#### Documento de origem
Ainda segundo os autores, os educadores em suas práticas pedagógicas, além do conhecimento científico, devem valorizar os saberes que os educandos já possuem sobre plantas, pois o uso destas faz parte do dia a dia das comunidades em que estão inseridos. Evidencia-se a necessidade de atividades educativas que tornem a escola um ambiente propício para a produção científica, partindo das representações simbólicas construídas historicamente pelos alunos. Ausubel (1978) já afirmava que o processo de aprendizagem depende do conhecimento que o estudante já possui, o seu conhecimento prévio, pois o fator mais importante influenciador da aprendizagem é o que o aluno já sabe. Em alguns trabalhos, levantamentos do conhecimento prévio dos estudantes acerca de plantas revelaram dados que elucidam alguns questionamentos relacionados à aprendizagem em Botânica, trazendo em geral, definições de plantas vagas e generalistas que apresentam conceitos incompletos ou em nível muito básico por parte dos discentes (BRITO, 2009; BOCKI et al., 2011; SILVA e GHILARD-LOPES, 2014). Para identificar concepções equivocadas dos estudantes, Uno (2009) sugere construir uma base de dados com questões que os estudantes esquecem de responder nos exames e os tipos de repostas que eles dão. Desse modo, procuramos analisar quais as concepções dos alunos do 2º ano do ensino médio sobre as plantas e como eles veem a diversidade destes seres vivos e sua respectiva importância para o ambiente, procurando a relação do conhecimento prévio sobre plantas com a construção dos conceitos em Botânica.

Metodologia

Este trabalho possui uma natureza qualitativa descritiva e teve por embasamento a Análise do Discurso do Sujeito Coletivo (DSC) de modo a realizar comparações sobre as concepções empreendidas por alunos do 2º ano do ensino médio. A pesquisa foi realizada numa escola privada da Região Metropolitana do Recife (PE), com 67 alunos que se dispuseram voluntariamente, após a assinatura dos Termos de Consentimento Livre e Esclarecido (TCLE). Em dois encontros de 120 minutos cada, executou-se o levantamento dos dados. Inicialmente, foi proposta uma problematização: Por muitos anos, os fungos e as plantas eram considerados como sendo muito semelhantes. Com o avanço dos estudos, percebeu-se que as plantas deveriam estar alocadas num grupo

taxonômico próprio. Para isso, foram listadas diversas características que as tornam distintas. Que características são essas? Os estudantes foram então convidados a escrever numa ficha, de forma individual e anônima, uma definição para planta. Logo em seguida, foram convidados a descrever de três a cinco plantas que eles consideravam vitalmente importantes para o planeta Terra. No segundo encontro, foram lidas as respostas e discutidas com os estudantes, que tiveram a oportunidade de se colocar diante das expressões escritas. Em seguida, os dados obtidos foram reunidos para consequente análise do discurso coletivo. O discurso pode ser compreendido, de acordo com Fernandes (2007), como pronunciamento estético com eloquência e signos rebuscados ou como uma manifestação concreta da língua, dotado de sentido e de significado socialmente construído. O discurso individual mostra não apenas a percepção e concepção individual de mundo, mas uma percepção compartilhada que forma também um discurso coletivo (GONDIM; FISCHER, 2009), uma vez que o contexto macro também é compartilhado. Desse ponto, inserimos para análise dos dados a contribuição de Lefèvre e Lefèvre (2005) com a metodologia do Discurso do Sujeito Coletivo (DSC). Considerando que o pensamento individual se expressa de acordo com um processo de internalização socialmente construído, Lefèvre e Lefèvre (2005) sugerem quatro operações para produzir DSCs: (1) Expressões-Chave (E-Ch), (2) Ideias Centrais (IC), (3) Ancoragens (AC), e (4) Discursos do Sujeito Coletivo (DSC) propriamente ditos, explicados brevemente na Quadro 1. Quadro 1. Operações do Discurso do Sujeito Coletivo E-Ch

Trechos selecionados do material verbal de cada depoimento, que melhor descrevem seu conteúdo.
########
#### Linhas fornecidas
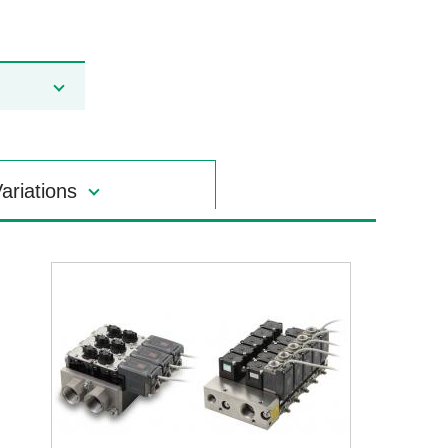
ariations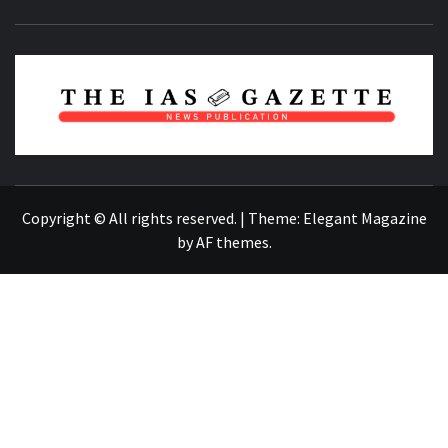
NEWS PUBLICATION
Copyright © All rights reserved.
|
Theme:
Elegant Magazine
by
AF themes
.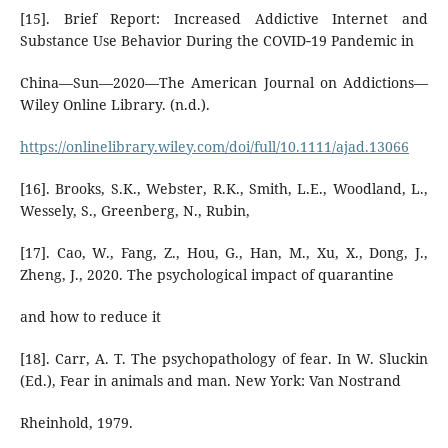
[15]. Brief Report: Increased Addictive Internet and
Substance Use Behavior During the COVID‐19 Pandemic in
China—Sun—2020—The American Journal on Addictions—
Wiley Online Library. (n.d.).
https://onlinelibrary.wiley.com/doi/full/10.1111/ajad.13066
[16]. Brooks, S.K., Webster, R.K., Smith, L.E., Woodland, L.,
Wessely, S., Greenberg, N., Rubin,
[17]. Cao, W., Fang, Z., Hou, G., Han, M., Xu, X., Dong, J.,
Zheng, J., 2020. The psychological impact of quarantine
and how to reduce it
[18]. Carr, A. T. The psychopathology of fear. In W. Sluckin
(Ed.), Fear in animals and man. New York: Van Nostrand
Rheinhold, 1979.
########
#### Linhas fornecidas
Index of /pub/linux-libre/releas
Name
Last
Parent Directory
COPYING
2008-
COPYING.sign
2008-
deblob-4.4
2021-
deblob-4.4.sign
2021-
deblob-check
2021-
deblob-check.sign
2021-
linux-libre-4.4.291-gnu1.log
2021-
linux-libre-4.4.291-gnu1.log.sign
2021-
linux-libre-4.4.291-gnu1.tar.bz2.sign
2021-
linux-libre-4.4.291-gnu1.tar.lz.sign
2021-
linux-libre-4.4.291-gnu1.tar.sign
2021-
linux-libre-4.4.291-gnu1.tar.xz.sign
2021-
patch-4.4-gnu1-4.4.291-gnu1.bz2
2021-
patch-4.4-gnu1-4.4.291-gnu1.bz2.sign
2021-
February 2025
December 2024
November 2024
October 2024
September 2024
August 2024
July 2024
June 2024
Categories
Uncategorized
########
#### Linhas fornecidas
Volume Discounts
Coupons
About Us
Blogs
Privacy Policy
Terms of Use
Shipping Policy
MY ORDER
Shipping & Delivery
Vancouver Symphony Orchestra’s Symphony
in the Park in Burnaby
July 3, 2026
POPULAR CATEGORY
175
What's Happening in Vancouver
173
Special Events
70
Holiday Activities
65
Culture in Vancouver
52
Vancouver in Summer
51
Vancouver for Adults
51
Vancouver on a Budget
########
■ Atividade 1 ■
Segundo o texto sobre as concepções de alunos acerca das plantas, com quantos alunos a pesquisa foi realizada?
■ Atividade 2 ■
Dê continuidade ao texto sobre as concepções de alunos acerca das plantas, começando logo após a última frase apresentada.
As linhas provêm de uma fonte distinta da do texto.

■ Resposta 1 ■
Com 67 alunos que se dispuseram voluntariamente.

■ Resposta 2 ■
IC

Fórmulas artificiais que descrevem os sentidos presentes nos depoimentos de cada resposta e nos conjuntos de respostas de diferentes indivíduos, que apresentam sentido semelhante ou complementar.

AC

Fórmulas sintéticas que descrevem as ideologias explícitas no material verbal das respostas individuais ou das agrupadas.

DSC

Reunião das E-Ch presentes nos depoimentos, que têm IC e/ou AC de sentido semelhante ou complementar, escrito na primeira pessoa do singular para representar o pensamento de uma coletividade. Fonte: os autores

Dessa forma, utilizamos o procedimento descrito por Lefèvre e Lefèvre (2005) que sugerem trabalhar com um processo de: (a) seleção de expressões-chave presentes nos discursos individuais que representem ideias centrais; (b) formulação de um excerto que descreva os sentidos presentes nos depoimentos; e, por fim, (c) elaboração de um depoimento que represente o dizer coletivo. Através desse procedimento é possível, segundo Gondim e Fischer (2009), apreender a língua, o sujeito, a história e a ideologia subjacente. Permitindo assim, compararmos o discurso individual e como ele se mostra um grupo com interação entre os pares. Analisaram-se ainda quais plantas foram mais citadas pelos estudantes, a fim de se observar a interação do conhecimento prévio na aprendizagem dos conceitos e formulação de concepções.

Resultados e Discussão

Com relação a primeira parte da pesquisa, que se debruça sobre as concepções sobre plantas, foram obtidas respostas dos mais variados tipos, algumas muito sumárias, mas que ainda assim contribuem para a análise, como o caso de dois alunos que afirmaram “Planta é um ser vivo.” Outras três respostam se destacam com simplicidade: “São seres vivos muito importantes.” “Qualquer vegetal.” “É um ser vivo beneficiante em nossas vidas.” Entre as concepções estão algumas que englobam inadequadas conceituações com relação a fotossíntese, com 43,3% das definições citando fotossíntese e/ou autotrofia, nos mais variados graus de profundidade, como vemos abaixo: “Um produtor de fotossíntese” “Envolve ar, fotossíntese. Sem as plantas não haveria vida.” “É um organismo vivo que produz seu próprio alimento e também é essencial para a fotossíntese e o ecossistema.” “Planta é o ser vivo autotrófico responsável pela produção de oxigênio e outros produtos derivados.”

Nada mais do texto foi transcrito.